The T-206 Collection: The Players and Their Stories Book Review
Much more than simply a detailed chronicle of one of The Hobby's most desirable and recognizable sets, The T206 Collection provides a never before seen backdrop and insight into the legendary, and not so legendary, players that helped pave the way for baseball to become America's pastime in the 20th Century.
A highly collaborative effort, the book, recently published by Peter E Randall, is a self-described "labor of love" on the part of Tom and Ellen Zappala with contributions from Lou Blasi and the owner of PSA/DNA, Joe Orlando. Commemorating the the 100th Anniversary of the set that many collectors refer to as The Monster, this book pays tribute and homage not only to the 38 Hall of Famers contained within the set but also the 353 other, lesser know players, whose contributions and impact on the game should not be overlooked.
The back cover provides a glimpse into the history and information to be garnered by understanding the stories and backgrounds of those other players. Revealing answers to the question(s):
What player had the distinction of hitting the first home home run in the 20th century?
Coaching boxes were introduced because of the antics of this third-base coach.

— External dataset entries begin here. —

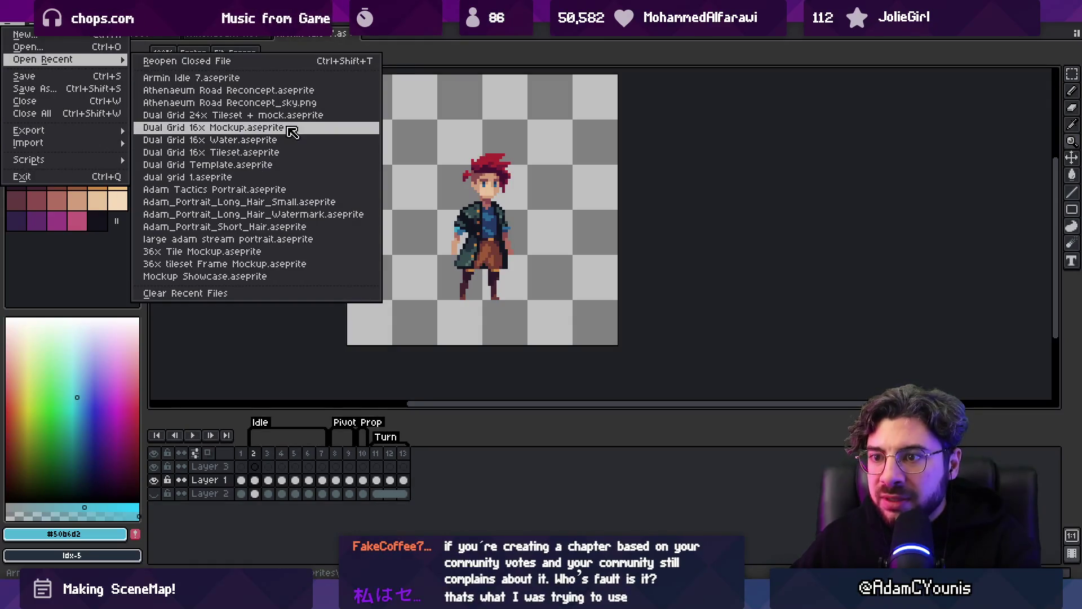
pyautogui.click(293, 94)
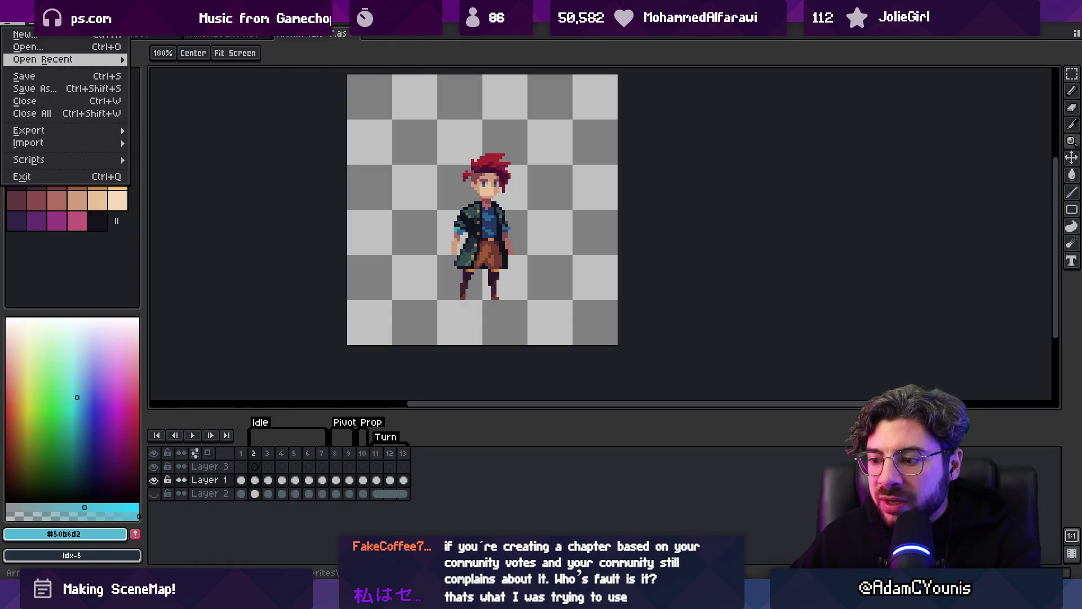
pyautogui.write('swi')
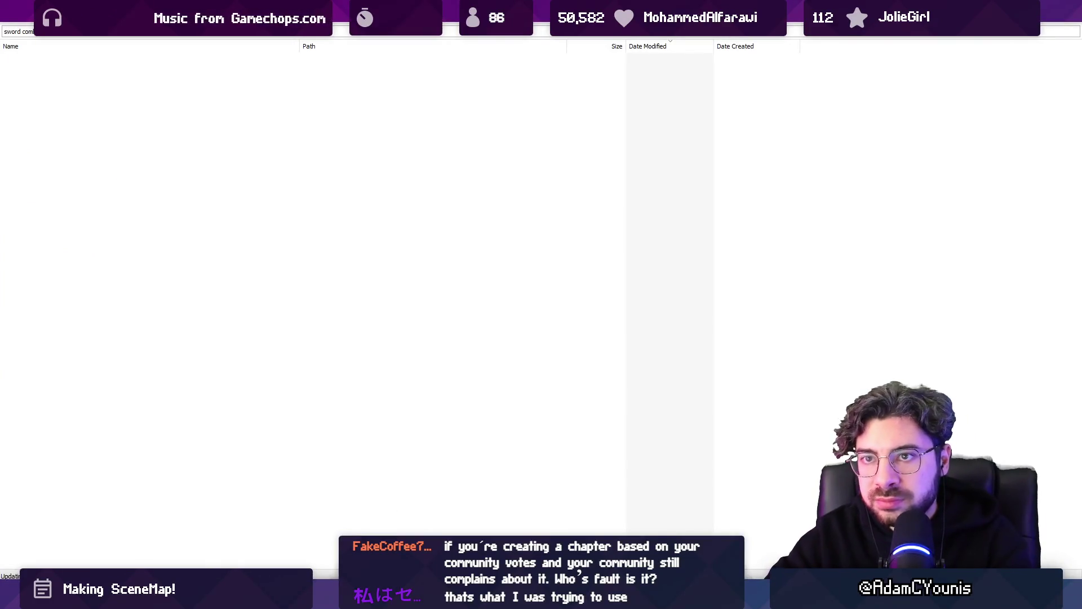
# - Restore and move the Everything window, open Sword Combo 7.aseprite, and toggle all layers' visibility
pyautogui.press('super+Down')
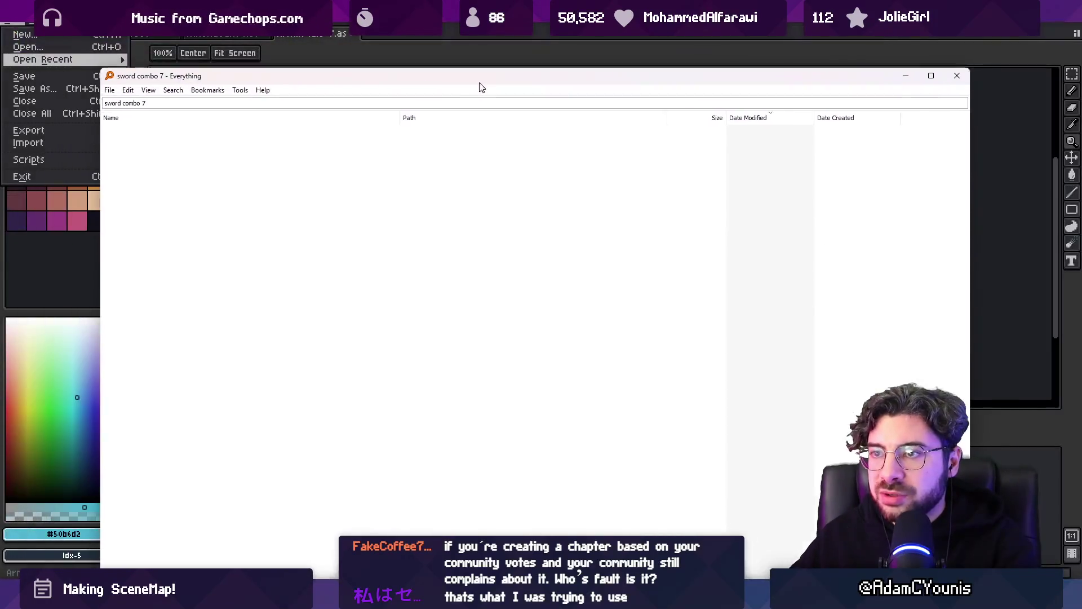
pyautogui.moveTo(399, 65)
pyautogui.mouseDown()
pyautogui.moveTo(400, 278)
pyautogui.moveTo(457, 155)
pyautogui.mouseUp()
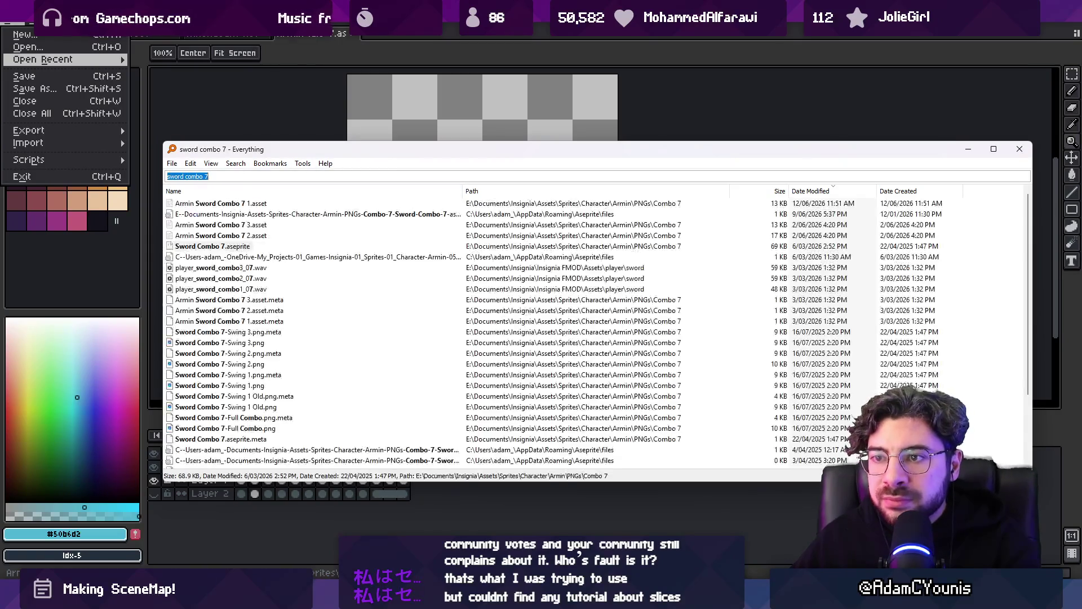
pyautogui.doubleClick(217, 246)
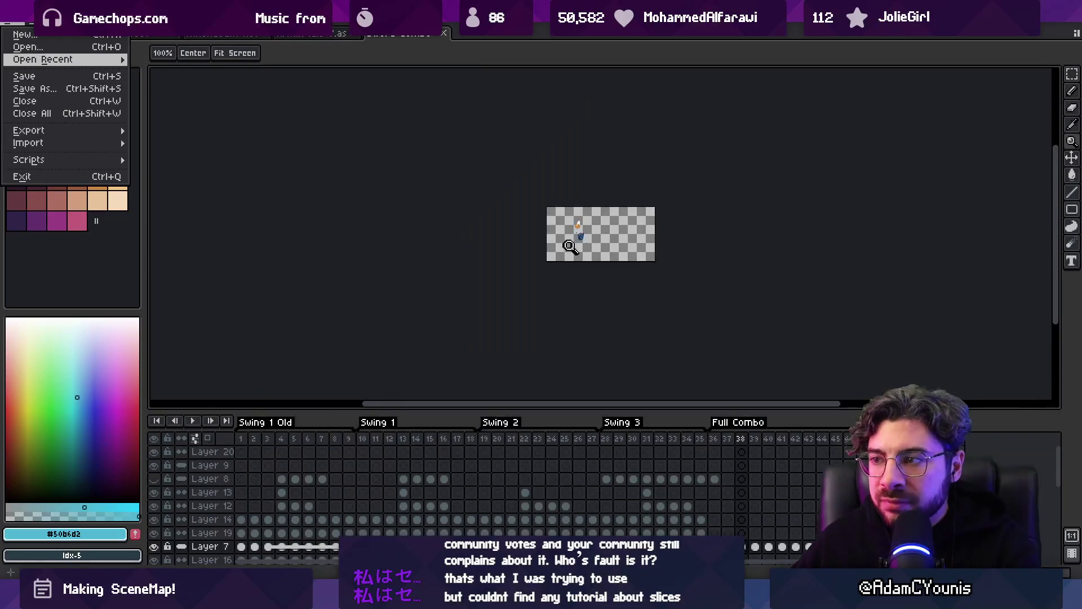
pyautogui.click(158, 439)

This player is the only shortstop in MLB history to convert 2 unassisted triple plays IN THE SAME GAME.
What player later became successful in silent films?
This pitcher's eyesight was so bad that his catchers painted their gloves white.
Who was the very first batter in the history of the American League?
This player was the inspiration for Bump Bailey, the player who died crashing through the fence in the movie, "The Natural:.
This player manager gave George Herman Ruth the nickname "Babe".
A look inside the pages of the book reveals a treasure trove of information, making this a must have part of any Hobbyists library, whether you are a T206 collector or not.
A beautiful coffee table sized book, its striking cover photo makes it a nice display piece all on its own and provides a nice read during commercial breaks of any sporting event. Besides the colorful stories, the book details great card images from the set including all known variations making for a very handy reference guide. Divided in palatable doses, each chapter details a different "type" of player, from Hall of Famers to mean men of the game, commons and shunned by the Hall.